Audio
60%
The game’s voice acting is actually pretty great. Shame about the fact that you have to listen to 2-3 songs throughout the entire game (or nothing) is absolutely ridiculous for a 6-8 hour game.
Visuals
75%
The idyllic town of Providence Oaks is a sight to behold, with a lovely art-style and some beautiful backdrops. It’d actually be a real pleasure to live in a place like this.
Playability
65%
Lake is relatively simple to handle and the control system does the job. Nothing more, nothing less.
Delivery
55%
Too much delivering parcels, not nearly enough delivering stories.
Achievements
70%
You can’t really knock the achievements, to be honest, as they push you to experience the best parts of the game. Decent enough.
September 07, 2021
I’m sure that all of us of a certain age and predilection have thought about moving out to the middle of nowhere, to an idyllic little town with a picturesque backdrop, to simplify their lives and strip away all the bullshit. It’s the 'Cheers' mentality, effectively, going to a place 'where everybody knows your name'. A place where the everyday stresses of being part of the rat race fade away into insignificance, while the pressures of the big city life melt away, and you can live in the moment. There’s something freeing about it… in theory.
Here's that Love Honey thing you ordered.
That, right there, is the concept that underpins Lake, a game developed by Gamious, that, for all intents and purposes, may as well be called 'Midlife Crisis Simulator'. In it, you play as Meredith, a big-city hotshot software developer in the 1980s, who goes back to her hometown of Providence Oaks for two weeks, to help out her father and deliver mail for him while he goes on vacation. And during those two weeks, as you can imagine from my intro, you embark upon a voyage of self-discovery, prompting Meredith to unpick the very fabric of her life, only to realise that she might not be as happy as she thought she once was.
For the most part, Lake actually nails that concept. While exploring a peaceful, beautifully handcrafted town - all white picket fences, with a hidden church, traditional American diner, and glistening lake that sits at its centre - surrounded by a vertiginous mountain range, Lake's Oregon setting provides a perfect escape from the trappings of the rat race. Throw in a cast of genuinely interesting characters and dynamic relationships that range from those you've only just met to old childhood friends who you've fallen out of touch with, and you have the ideal impetus for Meredith to reassess her life – and you to maybe even reassess yours.
That’s where the positives in Lake finish, though. Because outside of the game’s stories and its well-written, realistic characters, the rest of the experience is excruciatingly dull. Driving around Providence Oaks actually feels like a job, and the fact it serves as the vast majority of what you do in the game, it’s a painful and frustrating experience. Yes, you're rewarded with bits of story here and there, but the balance of story versus the mundane act of a digital postal job is definitely askew. If the Gamious' aim was to demonstrate the repetitive nature of menial jobs in a capitalist society, then the studio has absolutely nailed it, as Lake all too often feels like a chore. The fact that there’s only a few songs on the soundtrack also means that it definitely feels like déjà vu every time you get behind the wheel of your postal truck.

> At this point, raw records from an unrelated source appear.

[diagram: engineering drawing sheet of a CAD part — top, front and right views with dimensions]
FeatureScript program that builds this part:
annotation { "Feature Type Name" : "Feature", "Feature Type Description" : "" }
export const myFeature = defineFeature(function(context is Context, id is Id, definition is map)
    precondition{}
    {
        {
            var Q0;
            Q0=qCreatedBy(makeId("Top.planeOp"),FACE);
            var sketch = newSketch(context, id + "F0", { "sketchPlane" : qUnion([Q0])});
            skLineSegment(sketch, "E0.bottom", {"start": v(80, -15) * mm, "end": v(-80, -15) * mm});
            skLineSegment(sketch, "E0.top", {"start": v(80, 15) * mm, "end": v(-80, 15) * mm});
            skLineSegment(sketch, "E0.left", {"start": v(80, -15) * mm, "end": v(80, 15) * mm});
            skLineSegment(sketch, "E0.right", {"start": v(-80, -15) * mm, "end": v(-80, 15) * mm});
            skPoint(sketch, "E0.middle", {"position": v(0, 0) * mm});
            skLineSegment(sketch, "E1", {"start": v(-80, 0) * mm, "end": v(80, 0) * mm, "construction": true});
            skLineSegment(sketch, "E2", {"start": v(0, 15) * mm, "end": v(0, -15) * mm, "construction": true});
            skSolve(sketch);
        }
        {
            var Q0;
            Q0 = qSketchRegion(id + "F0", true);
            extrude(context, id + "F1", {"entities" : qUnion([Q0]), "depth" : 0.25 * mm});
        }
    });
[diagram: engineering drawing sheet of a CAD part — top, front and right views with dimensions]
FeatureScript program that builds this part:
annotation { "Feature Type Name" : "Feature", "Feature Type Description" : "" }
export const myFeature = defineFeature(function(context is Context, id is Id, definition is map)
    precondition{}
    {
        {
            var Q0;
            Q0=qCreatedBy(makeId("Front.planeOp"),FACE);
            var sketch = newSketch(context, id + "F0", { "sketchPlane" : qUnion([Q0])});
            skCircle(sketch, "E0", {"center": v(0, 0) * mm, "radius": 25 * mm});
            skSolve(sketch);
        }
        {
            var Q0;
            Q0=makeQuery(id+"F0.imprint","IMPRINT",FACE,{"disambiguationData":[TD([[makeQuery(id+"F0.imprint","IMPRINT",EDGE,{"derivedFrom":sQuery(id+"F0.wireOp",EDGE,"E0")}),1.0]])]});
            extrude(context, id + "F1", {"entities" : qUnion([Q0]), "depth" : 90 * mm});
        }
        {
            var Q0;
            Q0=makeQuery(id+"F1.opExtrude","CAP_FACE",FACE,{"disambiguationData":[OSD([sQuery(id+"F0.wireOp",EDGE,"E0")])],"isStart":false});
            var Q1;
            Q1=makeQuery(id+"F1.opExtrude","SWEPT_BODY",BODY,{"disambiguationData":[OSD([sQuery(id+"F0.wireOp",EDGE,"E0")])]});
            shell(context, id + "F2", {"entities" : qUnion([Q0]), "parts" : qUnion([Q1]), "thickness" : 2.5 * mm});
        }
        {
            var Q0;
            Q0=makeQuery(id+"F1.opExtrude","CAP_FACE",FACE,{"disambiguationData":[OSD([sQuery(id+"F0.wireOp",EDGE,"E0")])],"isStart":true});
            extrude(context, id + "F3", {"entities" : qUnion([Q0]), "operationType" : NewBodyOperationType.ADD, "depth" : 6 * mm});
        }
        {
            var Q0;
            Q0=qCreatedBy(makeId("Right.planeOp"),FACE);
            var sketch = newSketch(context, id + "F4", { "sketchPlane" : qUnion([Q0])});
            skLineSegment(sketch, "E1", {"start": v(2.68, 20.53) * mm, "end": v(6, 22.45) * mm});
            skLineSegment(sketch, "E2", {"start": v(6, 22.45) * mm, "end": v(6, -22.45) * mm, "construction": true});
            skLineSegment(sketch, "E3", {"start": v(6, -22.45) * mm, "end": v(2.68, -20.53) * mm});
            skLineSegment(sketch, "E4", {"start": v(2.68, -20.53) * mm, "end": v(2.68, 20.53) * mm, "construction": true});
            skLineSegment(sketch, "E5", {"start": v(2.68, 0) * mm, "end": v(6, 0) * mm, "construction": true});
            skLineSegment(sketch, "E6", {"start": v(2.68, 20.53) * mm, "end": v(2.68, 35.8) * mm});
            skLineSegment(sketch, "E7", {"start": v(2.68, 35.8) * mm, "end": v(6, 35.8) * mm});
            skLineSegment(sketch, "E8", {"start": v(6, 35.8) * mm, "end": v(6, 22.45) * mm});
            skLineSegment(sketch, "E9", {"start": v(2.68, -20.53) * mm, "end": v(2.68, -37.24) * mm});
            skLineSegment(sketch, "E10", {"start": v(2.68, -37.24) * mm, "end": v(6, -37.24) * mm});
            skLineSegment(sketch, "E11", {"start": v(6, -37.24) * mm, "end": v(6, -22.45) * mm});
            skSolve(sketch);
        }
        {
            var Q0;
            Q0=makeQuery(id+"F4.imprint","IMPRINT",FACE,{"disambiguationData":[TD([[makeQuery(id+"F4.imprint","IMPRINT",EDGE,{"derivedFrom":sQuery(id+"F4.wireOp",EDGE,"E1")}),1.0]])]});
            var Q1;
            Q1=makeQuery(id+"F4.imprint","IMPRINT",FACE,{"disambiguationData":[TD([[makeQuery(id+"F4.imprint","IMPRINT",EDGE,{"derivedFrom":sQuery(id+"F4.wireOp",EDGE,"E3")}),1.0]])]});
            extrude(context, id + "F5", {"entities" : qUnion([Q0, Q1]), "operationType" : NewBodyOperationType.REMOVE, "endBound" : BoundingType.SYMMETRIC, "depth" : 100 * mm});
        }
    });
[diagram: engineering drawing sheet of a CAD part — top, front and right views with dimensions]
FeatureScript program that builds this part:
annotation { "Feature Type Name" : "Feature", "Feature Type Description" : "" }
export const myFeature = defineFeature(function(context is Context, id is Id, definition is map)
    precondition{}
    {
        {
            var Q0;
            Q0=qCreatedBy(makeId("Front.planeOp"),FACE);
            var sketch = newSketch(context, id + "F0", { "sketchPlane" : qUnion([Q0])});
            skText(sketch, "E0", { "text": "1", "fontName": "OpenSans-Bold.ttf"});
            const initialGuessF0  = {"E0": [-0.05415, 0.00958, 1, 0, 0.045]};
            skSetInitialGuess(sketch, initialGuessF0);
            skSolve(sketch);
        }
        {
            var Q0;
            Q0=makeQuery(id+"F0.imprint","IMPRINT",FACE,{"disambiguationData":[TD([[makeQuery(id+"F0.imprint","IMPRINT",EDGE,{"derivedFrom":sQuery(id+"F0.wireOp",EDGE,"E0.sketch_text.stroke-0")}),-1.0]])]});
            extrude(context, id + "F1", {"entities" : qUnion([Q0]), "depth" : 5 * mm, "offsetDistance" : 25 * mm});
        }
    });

I might just drive this into Lake's lake.
Lake, considering its relative simplicity, is also a bit of a buggy mess. There's nothing game-breaking, but certain bugs definitely rank quite highly on the annoyance scale. Whether you’re talking about the time I had to choose a photo for a competition and all I could see was black squares, or the time that the invert option in the controls reverted to non-inverted and wouldn’t let me change it back to inverted, as well as the many, many graphical bugs, you simply can’t call Lake a polished game. Far from it.
"Video games are supposed to be fun," one of the more irreverent characters of Providence Oaks utters at one point, and it was then that I wondered whether Gamious knew exactly what players – and critics – would make of its game. And while games don’t necessarily have to be fun, they at least have to be alluring and interesting, and for certain periods of time, Lake is not.